Sainsbury’s suggests shared value needs to be ‘science-led’
Creating shared value (CSV) relies heavily on not just knowledge sharing, but applying the right science and technology to make it happen, a Sainsbury's board director has asserted.
CSV, a business concept which interlinks a company’s competitiveness with the health of the communities around it, is a core philosophy that the retailer has adopted as part of its 20×20 sustainability plan.
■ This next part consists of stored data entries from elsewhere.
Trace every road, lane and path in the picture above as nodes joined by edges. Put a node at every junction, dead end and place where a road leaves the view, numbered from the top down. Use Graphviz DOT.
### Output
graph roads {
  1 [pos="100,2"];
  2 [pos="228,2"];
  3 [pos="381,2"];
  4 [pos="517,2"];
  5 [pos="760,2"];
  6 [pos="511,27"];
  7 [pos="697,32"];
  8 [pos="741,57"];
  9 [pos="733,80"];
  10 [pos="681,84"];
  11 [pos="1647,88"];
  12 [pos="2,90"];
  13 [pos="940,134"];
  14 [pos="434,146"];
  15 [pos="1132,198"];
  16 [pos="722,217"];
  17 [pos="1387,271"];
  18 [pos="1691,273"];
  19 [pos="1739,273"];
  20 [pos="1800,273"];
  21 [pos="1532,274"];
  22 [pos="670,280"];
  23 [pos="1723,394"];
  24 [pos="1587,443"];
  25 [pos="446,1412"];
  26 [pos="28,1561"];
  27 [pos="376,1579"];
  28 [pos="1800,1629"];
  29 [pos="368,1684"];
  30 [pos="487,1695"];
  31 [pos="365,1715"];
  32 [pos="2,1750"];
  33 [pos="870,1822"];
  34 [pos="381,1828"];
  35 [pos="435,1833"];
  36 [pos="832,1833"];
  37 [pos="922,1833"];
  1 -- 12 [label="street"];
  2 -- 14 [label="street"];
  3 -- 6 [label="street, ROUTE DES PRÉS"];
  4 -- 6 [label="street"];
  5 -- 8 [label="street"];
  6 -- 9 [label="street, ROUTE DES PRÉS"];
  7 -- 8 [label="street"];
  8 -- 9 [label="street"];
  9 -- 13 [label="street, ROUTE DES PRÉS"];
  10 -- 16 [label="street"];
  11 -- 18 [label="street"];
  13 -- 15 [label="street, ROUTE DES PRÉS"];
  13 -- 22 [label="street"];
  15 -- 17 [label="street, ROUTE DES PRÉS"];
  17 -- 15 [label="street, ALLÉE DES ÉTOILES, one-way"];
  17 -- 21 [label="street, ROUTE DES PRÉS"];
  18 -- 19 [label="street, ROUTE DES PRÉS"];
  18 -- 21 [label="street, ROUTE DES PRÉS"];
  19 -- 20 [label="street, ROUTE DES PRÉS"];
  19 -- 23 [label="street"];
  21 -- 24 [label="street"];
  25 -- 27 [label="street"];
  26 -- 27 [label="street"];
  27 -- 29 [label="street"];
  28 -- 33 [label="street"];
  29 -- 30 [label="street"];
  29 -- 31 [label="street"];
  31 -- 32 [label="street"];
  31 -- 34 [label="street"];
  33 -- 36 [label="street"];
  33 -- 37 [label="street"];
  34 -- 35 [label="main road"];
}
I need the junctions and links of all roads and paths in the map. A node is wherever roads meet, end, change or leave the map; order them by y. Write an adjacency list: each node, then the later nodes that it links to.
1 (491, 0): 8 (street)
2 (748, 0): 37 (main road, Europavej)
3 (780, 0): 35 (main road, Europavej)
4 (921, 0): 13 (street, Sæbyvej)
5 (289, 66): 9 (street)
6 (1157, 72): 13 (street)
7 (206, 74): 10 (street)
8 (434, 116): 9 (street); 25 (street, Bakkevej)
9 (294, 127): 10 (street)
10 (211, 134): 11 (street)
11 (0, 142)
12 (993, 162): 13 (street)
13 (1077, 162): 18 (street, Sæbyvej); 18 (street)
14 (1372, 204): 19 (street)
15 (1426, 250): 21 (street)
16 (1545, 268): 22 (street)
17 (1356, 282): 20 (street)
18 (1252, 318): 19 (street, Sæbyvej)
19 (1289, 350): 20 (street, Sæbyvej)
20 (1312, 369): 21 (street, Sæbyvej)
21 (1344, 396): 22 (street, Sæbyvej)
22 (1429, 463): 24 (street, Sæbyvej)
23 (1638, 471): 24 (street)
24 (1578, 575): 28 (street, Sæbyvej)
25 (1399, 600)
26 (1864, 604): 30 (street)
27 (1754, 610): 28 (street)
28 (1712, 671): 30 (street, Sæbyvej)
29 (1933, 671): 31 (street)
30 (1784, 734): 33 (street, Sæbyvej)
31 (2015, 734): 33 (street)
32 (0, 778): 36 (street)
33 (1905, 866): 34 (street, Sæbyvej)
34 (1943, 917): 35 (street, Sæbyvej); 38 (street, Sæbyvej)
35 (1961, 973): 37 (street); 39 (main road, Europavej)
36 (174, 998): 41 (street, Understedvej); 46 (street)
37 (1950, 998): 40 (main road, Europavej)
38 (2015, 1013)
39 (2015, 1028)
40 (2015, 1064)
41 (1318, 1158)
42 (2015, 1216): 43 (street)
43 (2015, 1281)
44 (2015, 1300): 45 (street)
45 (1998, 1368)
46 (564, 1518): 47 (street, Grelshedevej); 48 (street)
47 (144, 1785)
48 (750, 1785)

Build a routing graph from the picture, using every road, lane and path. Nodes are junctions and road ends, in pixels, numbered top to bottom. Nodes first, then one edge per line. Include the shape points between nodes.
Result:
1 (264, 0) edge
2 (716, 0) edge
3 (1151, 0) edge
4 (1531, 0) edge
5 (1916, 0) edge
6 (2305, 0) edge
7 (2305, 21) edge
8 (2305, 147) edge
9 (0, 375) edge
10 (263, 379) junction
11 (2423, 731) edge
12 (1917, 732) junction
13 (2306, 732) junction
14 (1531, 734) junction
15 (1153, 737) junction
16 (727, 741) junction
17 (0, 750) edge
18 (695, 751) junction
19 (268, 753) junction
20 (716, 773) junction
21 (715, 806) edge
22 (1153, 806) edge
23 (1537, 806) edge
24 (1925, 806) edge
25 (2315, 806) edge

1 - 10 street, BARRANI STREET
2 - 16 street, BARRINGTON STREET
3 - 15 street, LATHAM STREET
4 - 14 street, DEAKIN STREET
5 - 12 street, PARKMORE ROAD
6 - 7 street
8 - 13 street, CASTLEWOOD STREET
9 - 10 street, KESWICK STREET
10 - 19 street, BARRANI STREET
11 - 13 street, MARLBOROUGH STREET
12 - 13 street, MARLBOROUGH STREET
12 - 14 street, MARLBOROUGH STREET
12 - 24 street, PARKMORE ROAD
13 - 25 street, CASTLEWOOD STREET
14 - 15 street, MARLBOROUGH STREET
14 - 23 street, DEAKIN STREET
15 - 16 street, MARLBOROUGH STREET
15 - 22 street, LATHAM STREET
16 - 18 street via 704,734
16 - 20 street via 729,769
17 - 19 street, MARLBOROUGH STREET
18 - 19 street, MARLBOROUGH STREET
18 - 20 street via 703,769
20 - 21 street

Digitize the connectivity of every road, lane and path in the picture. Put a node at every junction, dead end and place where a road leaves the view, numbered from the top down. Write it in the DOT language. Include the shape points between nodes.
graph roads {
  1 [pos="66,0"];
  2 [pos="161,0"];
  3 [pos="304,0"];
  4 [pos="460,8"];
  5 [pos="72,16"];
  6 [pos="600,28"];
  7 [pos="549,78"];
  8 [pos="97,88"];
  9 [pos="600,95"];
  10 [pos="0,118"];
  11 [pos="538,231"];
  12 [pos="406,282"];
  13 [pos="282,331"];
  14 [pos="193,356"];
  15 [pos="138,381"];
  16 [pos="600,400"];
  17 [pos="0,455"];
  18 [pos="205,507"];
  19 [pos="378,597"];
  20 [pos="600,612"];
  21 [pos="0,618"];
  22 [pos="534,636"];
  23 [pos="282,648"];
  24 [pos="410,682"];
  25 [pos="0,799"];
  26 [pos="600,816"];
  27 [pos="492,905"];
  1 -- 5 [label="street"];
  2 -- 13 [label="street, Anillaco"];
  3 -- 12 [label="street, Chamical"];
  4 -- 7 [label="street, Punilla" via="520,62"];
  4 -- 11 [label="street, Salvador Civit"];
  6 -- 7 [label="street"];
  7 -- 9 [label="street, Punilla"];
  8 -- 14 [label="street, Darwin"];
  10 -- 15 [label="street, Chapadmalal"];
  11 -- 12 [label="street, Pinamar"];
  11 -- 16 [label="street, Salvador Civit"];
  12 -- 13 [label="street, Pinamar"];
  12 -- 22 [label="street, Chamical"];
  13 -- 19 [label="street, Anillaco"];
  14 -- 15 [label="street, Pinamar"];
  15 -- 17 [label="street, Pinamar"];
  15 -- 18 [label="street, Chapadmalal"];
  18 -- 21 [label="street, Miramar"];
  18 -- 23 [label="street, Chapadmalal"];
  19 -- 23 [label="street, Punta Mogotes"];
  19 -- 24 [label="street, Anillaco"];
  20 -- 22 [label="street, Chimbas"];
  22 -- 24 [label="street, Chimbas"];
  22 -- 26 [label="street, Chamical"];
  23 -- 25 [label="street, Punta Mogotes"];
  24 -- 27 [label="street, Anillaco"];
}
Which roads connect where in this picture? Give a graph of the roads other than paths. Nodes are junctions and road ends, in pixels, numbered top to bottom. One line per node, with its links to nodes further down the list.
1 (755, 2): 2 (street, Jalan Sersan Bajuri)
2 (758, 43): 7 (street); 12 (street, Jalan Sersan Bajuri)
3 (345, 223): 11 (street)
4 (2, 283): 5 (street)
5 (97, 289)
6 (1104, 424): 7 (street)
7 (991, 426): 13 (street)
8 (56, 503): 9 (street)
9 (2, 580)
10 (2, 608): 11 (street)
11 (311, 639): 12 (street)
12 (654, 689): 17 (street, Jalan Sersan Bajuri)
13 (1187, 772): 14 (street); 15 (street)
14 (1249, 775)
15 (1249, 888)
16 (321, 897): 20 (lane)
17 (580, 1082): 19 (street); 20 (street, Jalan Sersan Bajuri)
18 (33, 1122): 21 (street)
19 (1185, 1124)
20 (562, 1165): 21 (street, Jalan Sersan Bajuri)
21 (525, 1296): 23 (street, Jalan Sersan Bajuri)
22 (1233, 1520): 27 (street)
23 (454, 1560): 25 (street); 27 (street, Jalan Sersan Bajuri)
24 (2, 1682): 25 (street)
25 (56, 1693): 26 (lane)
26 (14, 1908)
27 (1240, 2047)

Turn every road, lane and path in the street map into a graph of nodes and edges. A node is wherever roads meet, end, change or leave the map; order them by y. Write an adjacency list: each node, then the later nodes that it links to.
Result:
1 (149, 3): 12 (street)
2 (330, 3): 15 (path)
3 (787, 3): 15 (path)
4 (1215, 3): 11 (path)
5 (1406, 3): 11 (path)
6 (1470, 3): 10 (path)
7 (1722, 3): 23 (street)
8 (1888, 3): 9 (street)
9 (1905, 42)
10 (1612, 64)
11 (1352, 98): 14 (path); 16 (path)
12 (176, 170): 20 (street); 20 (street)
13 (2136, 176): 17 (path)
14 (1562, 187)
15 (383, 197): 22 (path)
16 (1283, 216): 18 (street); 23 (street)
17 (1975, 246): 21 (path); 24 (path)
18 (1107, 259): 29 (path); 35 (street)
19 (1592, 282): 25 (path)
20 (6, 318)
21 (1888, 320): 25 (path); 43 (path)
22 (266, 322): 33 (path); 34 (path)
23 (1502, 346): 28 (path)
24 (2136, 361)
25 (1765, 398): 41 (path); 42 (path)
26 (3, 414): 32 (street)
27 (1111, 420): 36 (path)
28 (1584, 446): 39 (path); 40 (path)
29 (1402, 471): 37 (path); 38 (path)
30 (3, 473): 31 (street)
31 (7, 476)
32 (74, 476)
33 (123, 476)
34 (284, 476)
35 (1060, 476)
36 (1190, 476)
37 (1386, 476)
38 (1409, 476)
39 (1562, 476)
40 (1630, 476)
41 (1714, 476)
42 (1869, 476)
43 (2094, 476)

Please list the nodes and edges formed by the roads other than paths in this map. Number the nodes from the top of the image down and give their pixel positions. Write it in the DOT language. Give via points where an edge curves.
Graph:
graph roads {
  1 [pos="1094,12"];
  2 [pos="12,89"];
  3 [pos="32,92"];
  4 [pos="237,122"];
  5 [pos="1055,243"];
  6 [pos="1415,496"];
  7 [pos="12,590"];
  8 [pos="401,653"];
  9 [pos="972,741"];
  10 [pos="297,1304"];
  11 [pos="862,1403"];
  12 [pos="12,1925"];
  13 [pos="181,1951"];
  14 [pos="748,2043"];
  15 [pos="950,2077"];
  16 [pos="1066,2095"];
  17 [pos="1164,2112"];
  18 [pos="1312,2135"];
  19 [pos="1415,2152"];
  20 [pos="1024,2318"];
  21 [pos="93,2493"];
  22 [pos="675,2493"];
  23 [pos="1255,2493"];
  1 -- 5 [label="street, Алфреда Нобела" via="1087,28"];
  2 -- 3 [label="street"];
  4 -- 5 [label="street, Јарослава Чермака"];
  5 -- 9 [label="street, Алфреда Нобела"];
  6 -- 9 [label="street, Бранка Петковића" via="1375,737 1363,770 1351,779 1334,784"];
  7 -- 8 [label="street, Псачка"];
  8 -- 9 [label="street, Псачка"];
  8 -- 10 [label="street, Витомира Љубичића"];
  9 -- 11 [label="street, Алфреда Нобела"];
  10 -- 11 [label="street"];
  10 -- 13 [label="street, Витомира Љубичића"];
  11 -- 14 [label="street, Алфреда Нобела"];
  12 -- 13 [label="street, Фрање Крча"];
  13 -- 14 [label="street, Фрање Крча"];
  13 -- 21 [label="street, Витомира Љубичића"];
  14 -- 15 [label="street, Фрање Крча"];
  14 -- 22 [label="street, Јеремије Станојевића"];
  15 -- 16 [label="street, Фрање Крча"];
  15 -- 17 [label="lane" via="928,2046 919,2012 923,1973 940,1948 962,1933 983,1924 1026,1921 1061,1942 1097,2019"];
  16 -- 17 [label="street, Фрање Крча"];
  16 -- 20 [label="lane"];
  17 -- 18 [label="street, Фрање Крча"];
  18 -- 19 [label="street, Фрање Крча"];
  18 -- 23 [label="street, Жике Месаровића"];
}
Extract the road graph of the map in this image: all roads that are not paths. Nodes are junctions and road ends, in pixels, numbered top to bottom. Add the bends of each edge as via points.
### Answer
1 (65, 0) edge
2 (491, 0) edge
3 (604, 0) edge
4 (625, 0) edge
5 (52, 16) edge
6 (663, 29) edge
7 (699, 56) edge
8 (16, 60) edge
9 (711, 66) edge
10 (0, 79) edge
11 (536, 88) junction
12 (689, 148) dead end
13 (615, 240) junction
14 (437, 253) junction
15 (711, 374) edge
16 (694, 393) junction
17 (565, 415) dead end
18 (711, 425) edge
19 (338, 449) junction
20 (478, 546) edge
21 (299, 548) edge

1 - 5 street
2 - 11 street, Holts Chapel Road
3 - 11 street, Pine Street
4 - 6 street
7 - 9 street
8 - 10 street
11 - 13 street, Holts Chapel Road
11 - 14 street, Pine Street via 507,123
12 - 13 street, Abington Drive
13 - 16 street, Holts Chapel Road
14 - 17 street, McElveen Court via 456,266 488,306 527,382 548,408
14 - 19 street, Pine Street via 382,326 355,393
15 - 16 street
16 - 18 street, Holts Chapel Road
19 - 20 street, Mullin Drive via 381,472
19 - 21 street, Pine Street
It effectively underpins some of the plan’s targeted objectives around sustainable sourcing and supply chain transparency.
Sainsbury’s group commercial director Mike Coupe was reflecting on a stakeholder event held towards the end of last year, whereby supply chain partners came together to help inform the next steps of the company’s 20×20 strategy.
Part of this included ‘breakout sessions’ to discuss CSV, one of which centred around sourcing with integrity which Coupe chaired.
Writing in his blog for Sainsbury’s, Coupe reflected:”There was plenty to talk about, as you might expect as this integral value directly stems across seven of the stretching targets – spanning from our commitment to double our sales of British food, to fish being independently certified sustainable – all by 2020.”
Coupe said that he firmly believed the 20×20 targets would only be met by working together with the relevant stakeholders to unlock and create new value opportunities across the supply chain.
“I don’t think it’s in our interest to simply get on stage and reel off our achievements, it’s a discussion,” he noted.
“Our job as a retailer is to work with all parts of our supply chain to create sustainable models that allows us to manage the so called ‘triple bottom line’.
“Therefore we need to work with our farming communities to identify sources of value and work out through a combination of knowledge sharing, and the application of science and technology how to do it.”
Coupe referred to a new sustainability standard and scorecard that Sainsbury’s would be developing to help it source key raw materials sustainably and share such knowledge across different industries.
He said this would be instrumental in tackling the issue of “value leakage” – where knowledge is lost due to disconnects along the supply chain.
“What commonalities are there for a pig farmer and an apple grower?” Coupe questioned. “As a starting point – business planning, it’s something they all have to do, but often struggle to share experiences.”